Images do not belong in the copy. Retype all the entries below exactly.

DATA FOR PROCESSING
▽

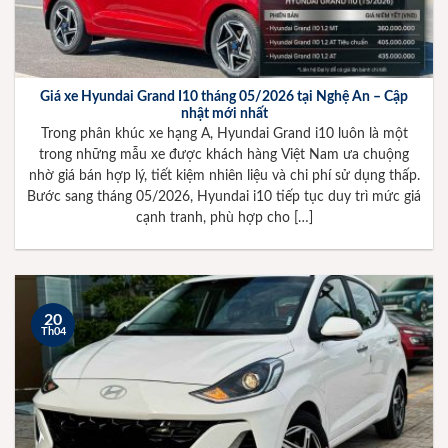
Giá xe Hyundai Grand I10 tháng 05/2026 tại Nghệ An – Cập
nhật mới nhất
Trong phân khúc xe hạng A, Hyundai Grand i10 luôn là một
trong những mẫu xe được khách hàng Việt Nam ưa chuộng
nhờ giá bán hợp lý, tiết kiệm nhiên liệu và chi phí sử dụng thấp.
Bước sang tháng 05/2026, Hyundai i10 tiếp tục duy trì mức giá
cạnh tranh, phù hợp cho […]
20
Th04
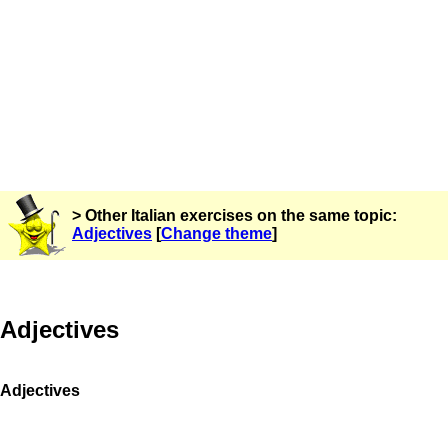
> Other Italian exercises on the same topic:
Adjectives
[
Change theme
]
Adjectives
Adjectives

△

ANSWER TO THE PROBLEM
Giá xe Hyundai Grand I10 tháng 05/2026 tại Nghệ An – Cập
nhật mới nhất
Trong phân khúc xe hạng A, Hyundai Grand i10 luôn là một
trong những mẫu xe được khách hàng Việt Nam ưa chuộng
nhờ giá bán hợp lý, tiết kiệm nhiên liệu và chi phí sử dụng thấp.
Bước sang tháng 05/2026, Hyundai i10 tiếp tục duy trì mức giá
cạnh tranh, phù hợp cho […]
20
Th04
> Other Italian exercises on the same topic:
Adjectives
[
Change theme
]
Adjectives
Adjectives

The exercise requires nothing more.